« Une des choses que Jésus aimait le plus, c’était d’être avec la foule », relève le pape François dans son homélie de ce jour, au cours de la messe matinale dans la chapelle de la Maison Sainte-Marthe. Mais, poursuit-il, « une des choses que les apôtres aimaient le moins, c’était la foule, parce qu’ils aimaient être proches du Seigneur ». Et le Seigneur « essayait de former le coeur des pasteurs » à « cette attitude pastorale qu’est la proximité à l’égard du peuple de Dieu », pour le servir.
Le pape François a commenté l’Évangile de ce vendredi 24 avril 2020, dans lequel saint Jean raconte l’épisode de la multiplication des pains. Jésus nourrit une grande foule avec cinq pains et deux poissons, alors que les apôtres voudraient renvoyer les gens et rester seuls avec le Seigneur. L’évangéliste montre l’attitude de Jésus à l’égard des apôtres, a expliqué le pape : « Il les mettait continuellement à l’épreuve pour les former ». Et en leur disant : « Donnez-leur vous-mêmes à manger », le Seigneur « les met à l’épreuve ».
« C’est vrai que le peuple de Dieu fatigue le pasteur, a reconnu le pape François, « parce que les gens vont toujours trouver le bon pasteur pour une raison ou pour une autre ». Mais aujourd’hui encore, c’est cela que Jésus dit à tous les pasteurs : « Donnez-leur vous-mêmes à manger ! ». « Ils sont angoissés ? Donnez-leur vous-mêmes la consolation ? Ils sont perdus ? Donnez-leur vous-même une issue. Ils se sont trompés ? Donnez-leur vous-mêmes une aide pour résoudre leurs problèmes… ».

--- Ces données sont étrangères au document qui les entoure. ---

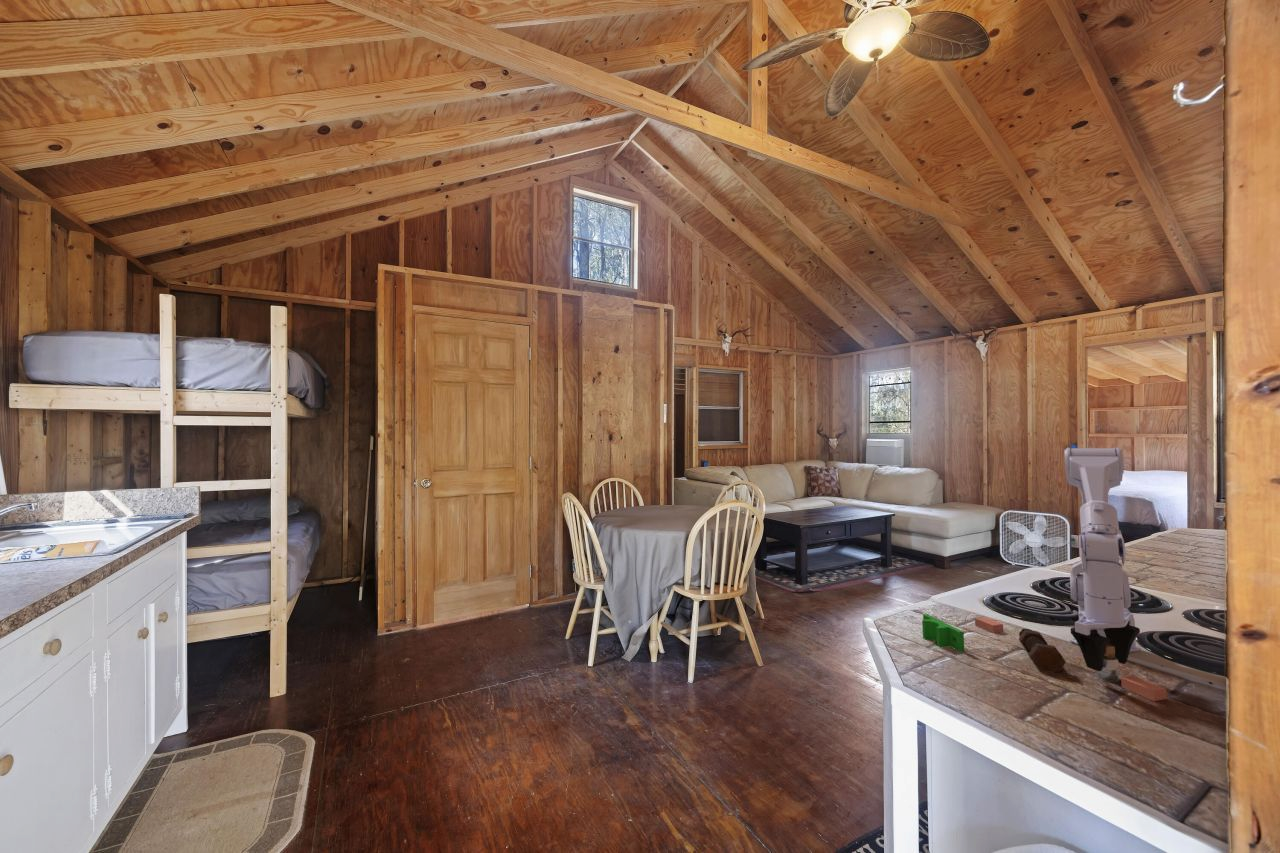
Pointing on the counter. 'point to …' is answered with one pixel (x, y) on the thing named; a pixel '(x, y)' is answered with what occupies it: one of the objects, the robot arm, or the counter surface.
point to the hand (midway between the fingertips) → (1106, 665)
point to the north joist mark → (1144, 688)
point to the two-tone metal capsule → (1109, 665)
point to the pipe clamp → (942, 633)
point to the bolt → (1041, 651)
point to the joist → (989, 624)
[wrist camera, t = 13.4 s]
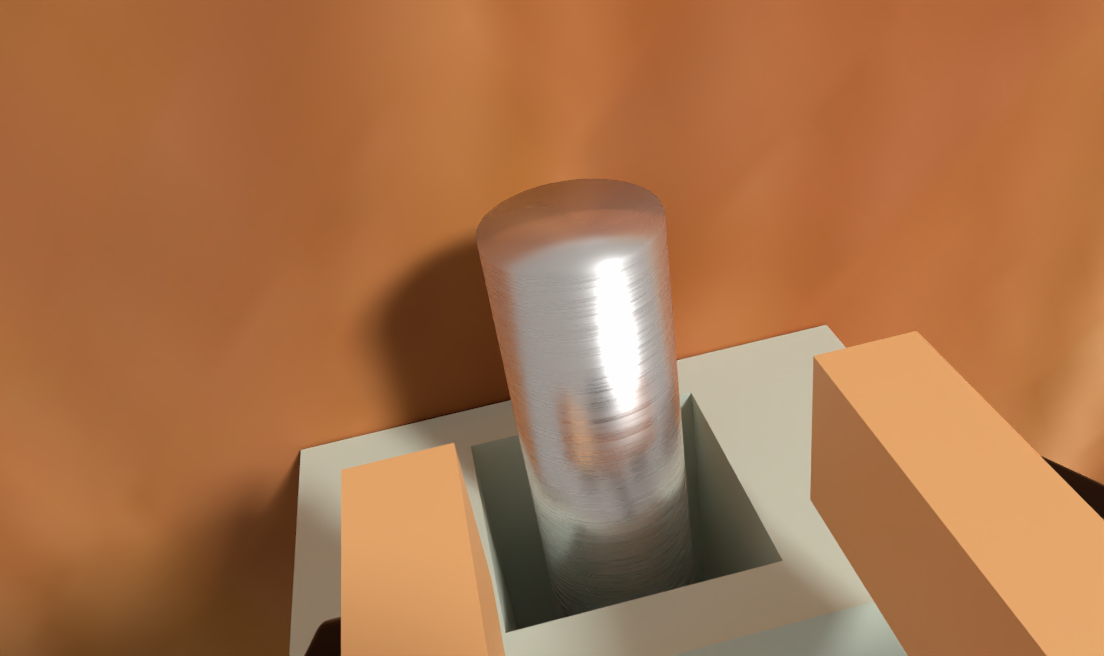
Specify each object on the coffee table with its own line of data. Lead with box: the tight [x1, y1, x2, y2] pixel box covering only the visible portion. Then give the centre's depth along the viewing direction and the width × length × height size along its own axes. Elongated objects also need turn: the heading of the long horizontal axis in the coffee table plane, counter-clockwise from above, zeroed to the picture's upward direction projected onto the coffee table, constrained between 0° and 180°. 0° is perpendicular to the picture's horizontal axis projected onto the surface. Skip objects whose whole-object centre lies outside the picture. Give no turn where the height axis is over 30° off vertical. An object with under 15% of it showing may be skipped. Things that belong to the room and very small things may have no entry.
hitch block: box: [289, 325, 908, 656], centre depth 16 cm, size 6×10×6 cm, turn 98°
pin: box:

La messe célébrée par le pape François à 7 heures du matin était retransmise en direct streaming par les médias du Vatican, comme c’est le cas tous les jours depuis le début du confinement.
Voici notre traduction de l’homélie du pape François.
HG
Homélie du pape François
La phrase de ce passage de l’Évangile nous fait réfléchir : « Il disait cela pour le mettre à l’épreuve, car il savait bien, lui, ce qu’il allait faire » (Jn 6,6). C’est ce que Jésus avait en tête lorsqu’il dit à Philippe : « Où pourrions- nous acheter du pain pour qu’ils aient à manger ? »(Jn 6,5). Mais il le disait pour le mettre à l’épreuve. Lui, il savait.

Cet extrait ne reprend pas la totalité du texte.